The 27-year-old was through the back of the 354-yard par four in two by some distance and faced a challenge to save par. His response was to bump a chip shot into the bank where it bounced twice before the ball accelerated at pace across the green and into the hole, causing the Moor Park golfer to leap into the air in celebration as he found himself within a shot of the lead again.

He explained: “I’d kept all the emotion in all week and all that emotion came out because I was back in the tournament and I put my hands on my head thinking ‘I’ve got another hole to play, I'd better calm down here’, but I was so pumped and I was so happy that it went in I let out that emotion.
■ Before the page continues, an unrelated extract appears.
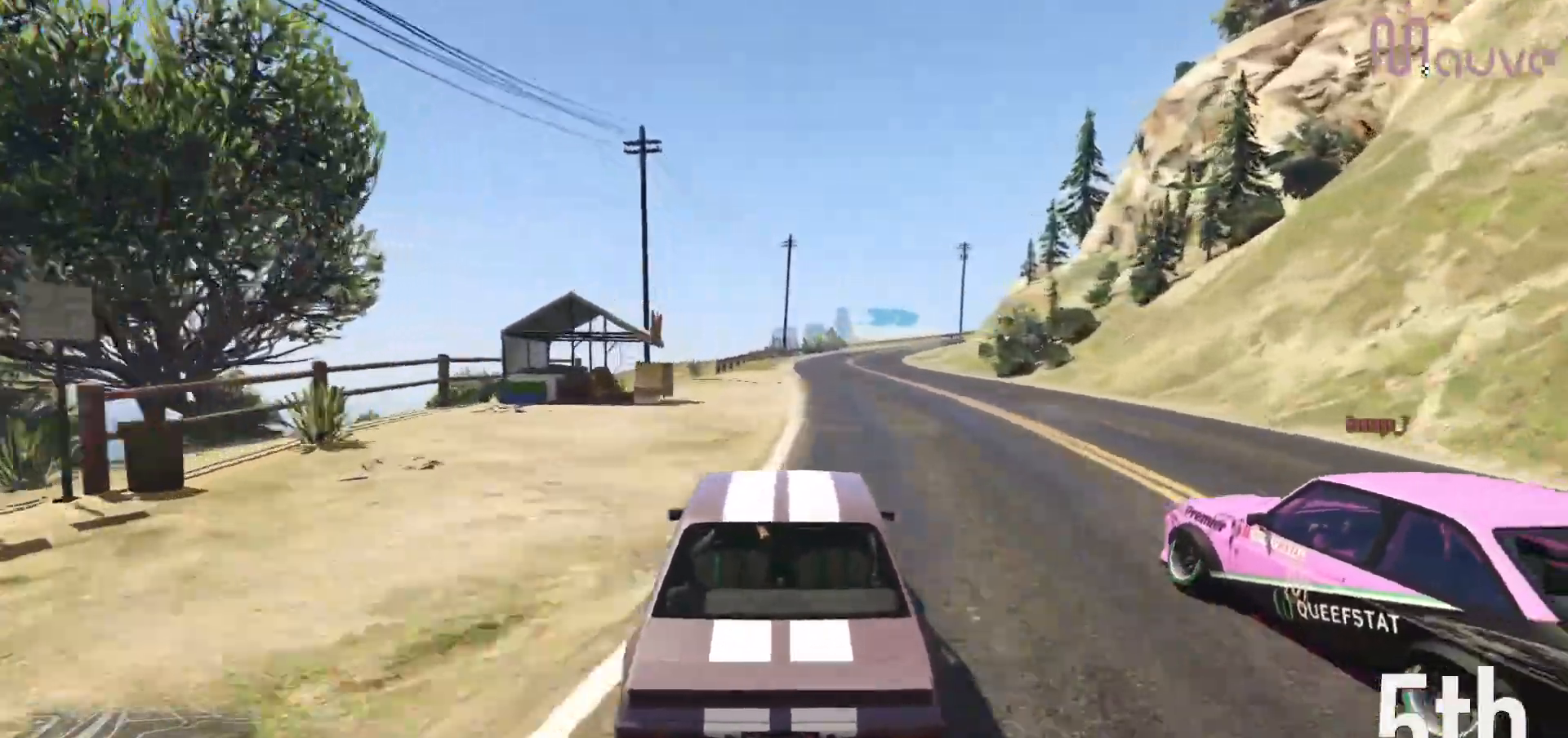
{"buttons": ["R2"], "left_stick": "center", "right_stick": "center", "events": []}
That was just natural, it was mental.

“If I play like I did that week again I’ll be up there and, who knows, I might be too far ahead to even catch, so we’ll keep working hard and get that win somewhere along the line.”

Wallace has played the Regnum Carya Resort twice previously, winning a Pro-Am around the 7,200-yard course, and he will have a couple of familiar playing partners tomorrow in International Sports Management (ISM) stable-mate George Coetzee and his coach, Robert Rock.

The pair first started working together at the Irish Open in July and their relationship is continuing to blossom.

“He’s been great,” said Wallace. “We work on the same stuff that I was working on before, but he teaches it in a different way and he’s teaches it also to help me play in tournament mode.”

Another key member of Wallace’s team is caddie Dave McNeilly, who has previously carried the bag for such as Nick Faldo, Padraig Harrington and Moor Park club-mate Callum Shinkwin.

It may be down the player to make the shots and hole the putts, but Wallace was in no doubt of the importance of having the right people around him when he reflected on the difference to a disappointing run of tournaments earlier this year.

He said “I went through that phase of missing cuts, it was only by a few shots, but by my standards I don’t want to be missing cuts at all, even if it’s by one, but when you do miss cuts you’ve got to look at why you do it.

"Talking to (ISM managing director) Chubby (Chandler) and other people it was because I had things missing in my life, I didn’t have a caddie at the time I could rely on and I lost my coach.

“As soon as I got my team back together in a sense, I started to play good stuff. I think Tommy Fleetwood spoke about when he won in France, he was talking about his team, and a team in golf is huge.

“I’ve got my team together now, it’s a great team and it goes from having my osteopath to my trainer to the guys who do all the stats. I used stats in Denmark for the first time and I had a top-10 and then I had another top-10 and they’ve been for brilliant for me as well.”

Last week was the first Wallace had not played in a tournament for 10 weeks. He previously had a rule of thumb of competing in four events and then having a break, but felt the commitment was necessary to give himself the best chance of making the final three events of the year.

Apart from the British Masters when he had to withdraw with a wrist problem, Wallace has made the cut in each of the other eight tournaments and secured three top-10 finishes, including his Italian Open fourth place.

"Nine weeks in a row has been tough but I had to do it and sometimes you have to do things like that," he said. "You can’t take three weeks off and rely on one tournament, golf’s too hard like that. I’d rather keep playing and keep playing good stuff. Why not? It’s nice when you’re playing good and on some of the best courses in the world as well.

"It’s not bad to play a Rolex Series in Italy where the crowd and the food’s great and then play Valderrama. I dreamt as a kid of playing Valderrama, now I’m playing it in a European Tour tournament. It’s pretty cool."